Hugh Neil

Personal information
- Full name: Hugh Moorhead Neil
- Date of birth: 2 October 1936
- Place of birth: Cumnock, Scotland
- Date of death: 12 November 1978 (aged 42)
- Place of death: Carlisle, England
- Position(s): Right back

Youth career
- 0000–1956: Lugar Boswell Thistle

Senior career*
- Years: Team / Apps / (Gls)
- 1956–1957: Falkirk / 7 / (0)
- 1957–1960: Rangers / 0 / (0)
- 1960–1961: St Johnstone / 5 / (0)
- 1961–1969: Carlisle United / 247 / (2)
- Total:  / 259 / (2)

= Hugh Neil =

Scottish footballer

Hugh Moorhead Neil (2 October 1936 – 12 November 1978) was a Scottish professional footballer who played as a right back.

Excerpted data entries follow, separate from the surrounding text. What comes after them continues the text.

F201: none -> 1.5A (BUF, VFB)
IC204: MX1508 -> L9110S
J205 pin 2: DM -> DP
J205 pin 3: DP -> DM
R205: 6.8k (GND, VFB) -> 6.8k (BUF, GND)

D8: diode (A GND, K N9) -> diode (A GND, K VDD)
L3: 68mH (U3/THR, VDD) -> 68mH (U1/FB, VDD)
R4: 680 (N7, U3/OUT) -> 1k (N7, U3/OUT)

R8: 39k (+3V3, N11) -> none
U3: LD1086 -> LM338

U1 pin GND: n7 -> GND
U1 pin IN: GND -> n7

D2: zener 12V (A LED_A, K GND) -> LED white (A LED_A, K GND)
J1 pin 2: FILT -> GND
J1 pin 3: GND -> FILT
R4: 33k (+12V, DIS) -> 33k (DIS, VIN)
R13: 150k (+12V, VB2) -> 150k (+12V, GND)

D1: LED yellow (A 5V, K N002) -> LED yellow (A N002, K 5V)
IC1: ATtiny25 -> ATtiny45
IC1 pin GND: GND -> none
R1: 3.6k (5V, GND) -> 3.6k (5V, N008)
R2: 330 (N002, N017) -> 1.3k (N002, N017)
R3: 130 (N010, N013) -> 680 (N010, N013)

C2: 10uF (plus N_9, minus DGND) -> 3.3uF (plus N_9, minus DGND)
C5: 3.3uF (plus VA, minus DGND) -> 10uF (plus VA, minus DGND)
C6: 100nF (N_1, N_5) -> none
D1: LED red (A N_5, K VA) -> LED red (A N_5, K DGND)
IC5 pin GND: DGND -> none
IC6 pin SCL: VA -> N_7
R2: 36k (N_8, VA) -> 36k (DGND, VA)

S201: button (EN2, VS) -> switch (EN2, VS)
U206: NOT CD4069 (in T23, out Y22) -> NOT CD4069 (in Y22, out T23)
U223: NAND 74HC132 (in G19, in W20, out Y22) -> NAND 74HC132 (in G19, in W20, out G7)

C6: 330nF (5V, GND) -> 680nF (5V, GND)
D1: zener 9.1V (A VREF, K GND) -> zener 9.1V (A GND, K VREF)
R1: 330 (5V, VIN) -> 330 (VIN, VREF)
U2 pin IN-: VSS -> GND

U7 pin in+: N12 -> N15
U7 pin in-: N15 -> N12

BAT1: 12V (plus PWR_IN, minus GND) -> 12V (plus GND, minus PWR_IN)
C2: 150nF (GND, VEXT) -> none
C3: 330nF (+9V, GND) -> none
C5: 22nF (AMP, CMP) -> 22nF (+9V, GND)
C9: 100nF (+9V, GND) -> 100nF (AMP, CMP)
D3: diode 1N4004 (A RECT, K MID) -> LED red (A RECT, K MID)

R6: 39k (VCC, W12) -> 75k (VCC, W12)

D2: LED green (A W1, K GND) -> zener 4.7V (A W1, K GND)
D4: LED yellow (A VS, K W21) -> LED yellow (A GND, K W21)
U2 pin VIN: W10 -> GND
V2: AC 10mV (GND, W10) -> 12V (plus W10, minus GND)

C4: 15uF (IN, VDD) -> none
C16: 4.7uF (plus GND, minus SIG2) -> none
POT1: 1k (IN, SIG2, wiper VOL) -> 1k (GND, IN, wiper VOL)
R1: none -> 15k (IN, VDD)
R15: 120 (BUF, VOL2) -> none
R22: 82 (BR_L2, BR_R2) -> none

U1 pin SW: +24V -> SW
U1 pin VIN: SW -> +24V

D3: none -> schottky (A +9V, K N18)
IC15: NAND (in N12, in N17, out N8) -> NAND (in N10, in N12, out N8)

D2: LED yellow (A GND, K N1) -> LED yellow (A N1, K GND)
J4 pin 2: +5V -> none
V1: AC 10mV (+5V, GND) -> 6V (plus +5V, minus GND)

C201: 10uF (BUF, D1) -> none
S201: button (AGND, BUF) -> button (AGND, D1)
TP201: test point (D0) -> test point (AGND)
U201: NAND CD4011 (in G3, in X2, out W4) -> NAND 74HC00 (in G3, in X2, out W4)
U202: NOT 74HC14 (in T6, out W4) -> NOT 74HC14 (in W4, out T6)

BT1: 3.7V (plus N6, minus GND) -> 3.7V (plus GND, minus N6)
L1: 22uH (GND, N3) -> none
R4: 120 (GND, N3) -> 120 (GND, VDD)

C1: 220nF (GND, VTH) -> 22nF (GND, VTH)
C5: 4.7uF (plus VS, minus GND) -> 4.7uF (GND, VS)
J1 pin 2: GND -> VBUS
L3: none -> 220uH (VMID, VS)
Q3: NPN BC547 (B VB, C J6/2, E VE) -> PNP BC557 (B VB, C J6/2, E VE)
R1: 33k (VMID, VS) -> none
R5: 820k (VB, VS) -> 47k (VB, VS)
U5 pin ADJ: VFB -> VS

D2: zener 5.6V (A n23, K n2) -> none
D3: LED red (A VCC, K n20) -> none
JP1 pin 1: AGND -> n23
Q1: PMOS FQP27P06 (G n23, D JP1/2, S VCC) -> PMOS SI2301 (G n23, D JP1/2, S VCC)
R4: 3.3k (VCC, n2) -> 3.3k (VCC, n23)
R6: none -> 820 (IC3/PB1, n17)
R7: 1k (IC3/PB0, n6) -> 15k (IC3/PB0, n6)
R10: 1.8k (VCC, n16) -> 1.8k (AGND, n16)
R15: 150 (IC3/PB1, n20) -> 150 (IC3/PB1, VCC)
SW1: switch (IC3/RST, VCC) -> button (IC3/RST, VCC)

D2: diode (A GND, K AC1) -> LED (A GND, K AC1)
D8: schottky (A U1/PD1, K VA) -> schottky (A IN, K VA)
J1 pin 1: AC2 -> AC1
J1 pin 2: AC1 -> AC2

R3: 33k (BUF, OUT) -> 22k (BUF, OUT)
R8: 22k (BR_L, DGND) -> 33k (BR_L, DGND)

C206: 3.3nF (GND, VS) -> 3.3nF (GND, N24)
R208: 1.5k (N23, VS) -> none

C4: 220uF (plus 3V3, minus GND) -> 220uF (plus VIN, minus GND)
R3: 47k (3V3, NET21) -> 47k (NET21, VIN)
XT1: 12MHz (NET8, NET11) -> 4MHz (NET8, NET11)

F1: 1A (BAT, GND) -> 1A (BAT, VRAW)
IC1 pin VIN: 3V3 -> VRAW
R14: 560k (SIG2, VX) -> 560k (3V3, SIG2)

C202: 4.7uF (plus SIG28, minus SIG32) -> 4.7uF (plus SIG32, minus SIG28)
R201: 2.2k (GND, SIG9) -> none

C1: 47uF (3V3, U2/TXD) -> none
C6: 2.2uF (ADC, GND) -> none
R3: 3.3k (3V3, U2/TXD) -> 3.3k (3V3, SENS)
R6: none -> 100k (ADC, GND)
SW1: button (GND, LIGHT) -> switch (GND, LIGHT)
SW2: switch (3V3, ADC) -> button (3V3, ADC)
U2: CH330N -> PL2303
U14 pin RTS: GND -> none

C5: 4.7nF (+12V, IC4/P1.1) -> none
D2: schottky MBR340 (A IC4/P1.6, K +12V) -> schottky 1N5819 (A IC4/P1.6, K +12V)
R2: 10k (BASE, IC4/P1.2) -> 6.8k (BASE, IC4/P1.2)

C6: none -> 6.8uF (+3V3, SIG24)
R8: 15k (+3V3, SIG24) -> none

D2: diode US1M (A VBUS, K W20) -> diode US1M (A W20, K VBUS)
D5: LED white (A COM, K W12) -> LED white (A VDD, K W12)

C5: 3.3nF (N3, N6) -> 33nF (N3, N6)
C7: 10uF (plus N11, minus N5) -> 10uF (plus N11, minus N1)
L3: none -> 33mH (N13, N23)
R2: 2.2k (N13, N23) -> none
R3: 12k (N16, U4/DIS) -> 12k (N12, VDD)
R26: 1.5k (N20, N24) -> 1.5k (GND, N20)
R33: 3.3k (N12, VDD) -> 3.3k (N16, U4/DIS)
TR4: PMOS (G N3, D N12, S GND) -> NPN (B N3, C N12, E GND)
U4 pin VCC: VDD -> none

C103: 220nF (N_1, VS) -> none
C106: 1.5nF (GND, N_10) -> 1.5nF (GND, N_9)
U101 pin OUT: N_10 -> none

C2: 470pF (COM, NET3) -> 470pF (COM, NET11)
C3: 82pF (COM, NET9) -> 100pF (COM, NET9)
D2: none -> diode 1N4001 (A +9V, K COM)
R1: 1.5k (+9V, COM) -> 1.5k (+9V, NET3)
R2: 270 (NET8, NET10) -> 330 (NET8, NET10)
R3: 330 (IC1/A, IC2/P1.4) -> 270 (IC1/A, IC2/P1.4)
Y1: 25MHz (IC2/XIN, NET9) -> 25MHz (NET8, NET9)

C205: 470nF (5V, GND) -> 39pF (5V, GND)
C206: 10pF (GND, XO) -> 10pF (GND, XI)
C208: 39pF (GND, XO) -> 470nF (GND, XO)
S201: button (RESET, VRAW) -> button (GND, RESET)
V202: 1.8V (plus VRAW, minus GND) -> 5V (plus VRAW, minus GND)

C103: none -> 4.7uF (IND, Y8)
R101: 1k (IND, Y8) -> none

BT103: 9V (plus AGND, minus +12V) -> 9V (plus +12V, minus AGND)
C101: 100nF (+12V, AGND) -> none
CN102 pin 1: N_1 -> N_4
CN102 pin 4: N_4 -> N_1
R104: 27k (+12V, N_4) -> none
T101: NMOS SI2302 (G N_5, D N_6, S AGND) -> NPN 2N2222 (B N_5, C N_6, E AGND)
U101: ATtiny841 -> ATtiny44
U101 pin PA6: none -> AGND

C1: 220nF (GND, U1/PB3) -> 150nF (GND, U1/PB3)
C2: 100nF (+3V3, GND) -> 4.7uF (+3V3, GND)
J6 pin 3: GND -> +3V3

Active in both Scotland and England, Neil made over 250 career league appearances.

==Career==
===Playing career===
Born in Cumnock, Neil began his career with non-league Lugar Boswell Thistle, before playing League football with Falkirk, Rangers, St Johnstone and Carlisle United.

===After football===
After retiring as a player in 1969, Neil became Carlisle's chief scout.

==Death==
Neil died on 12 November 1978, at the age of 42, following a car crash nine days previously.